Presse : Une réforme sous tension, passée à une voix près
Le projet de loi portant réorganisation du Conseil national de la presse vient de franchir une étape décisive, mais loin d’être consensuelle. Son adoption en commission à la Chambre des conseillers, acquise à une seule voix d’écart, a mis en lumière un malaise profond qui traverse aujourd’hui le secteur de la presse et de l’édition, bien au-delà des clivages partisans habituels.
Par Mohammed Taoufiq Bennani
Le chiffre est parlant. Six voix contre cinq. C’est par cette marge étroite que la commission compétente a rejeté l’ensemble des amendements déposés par les groupes de l’opposition, validant ainsi la version du texte transmise par la Chambre des représentants. Un vote serré, révélateur d’un rapport de force fragile, et surtout d’une réforme qui avance sans emporter l’adhésion qu’un chantier aussi sensible aurait exigée.
Car au-delà de la procédure parlementaire, c’est la méthode qui interroge. Les amendements écartés visaient principalement à préserver le principe d’autorégulation de la profession, fondement du Conseil national de la presse depuis sa création. Le refus total de toute modification a été perçu, par une large partie des acteurs concernés, comme un verrouillage politique du débat, plutôt que comme l’aboutissement d’une concertation aboutie.

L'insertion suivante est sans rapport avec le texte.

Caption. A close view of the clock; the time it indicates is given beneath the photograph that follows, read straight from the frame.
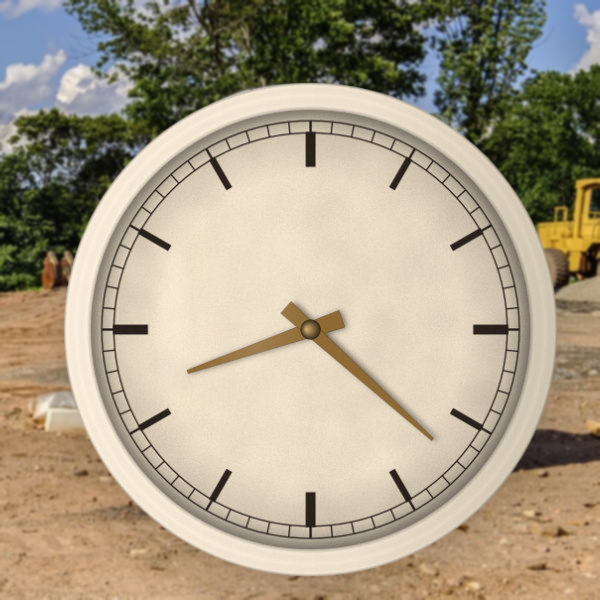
8:22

Cette lecture est désormais portée publiquement. Dans un communiqué commun diffusé le 23 décembre, les principales organisations syndicales et professionnelles du secteur ont exprimé leur profonde inquiétude face à ce qu’elles considèrent comme une remise en cause de l’indépendance de l’organe de régulation. Le texte évoque explicitement un affaiblissement du principe électif, un mépris des avis consultatifs émis par des institutions constitutionnelles, et une marginalisation des représentants de la profession dans un processus qui engage pourtant directement son avenir.
Le malaise ne se limite pas aux cercles syndicaux. Plusieurs médias ont également souligné les zones de friction soulevées par cette réforme. Certains y voient un glissement progressif d’un modèle d’autorégulation professionnelle vers une forme de régulation administrée, d’autres s’interrogent sur l’impact économique du dispositif sur les petites et moyennes entreprises de presse, déjà fragilisées par un environnement financier tendu.
Dans ce contexte, le vote en commission apparaît moins comme une validation politique pleine et entière que comme un signal d’alerte institutionnel. Faire passer un texte structurant à une voix près, sans intégrer la moindre réserve exprimée par l’opposition et par une partie significative des acteurs du secteur, interroge inévitablement sur la solidité du consensus recherché.
Une certitude s’impose désormais. Quelle que soit son issue, cette réforme n’a pas avancé dans l’indifférence. Elle a ouvert un débat qui dépasse largement le texte lui-même et pose, en filigrane, une question centrale pour la démocratie marocaine : comment réformer la presse sans fragiliser le principe même de son autonomie.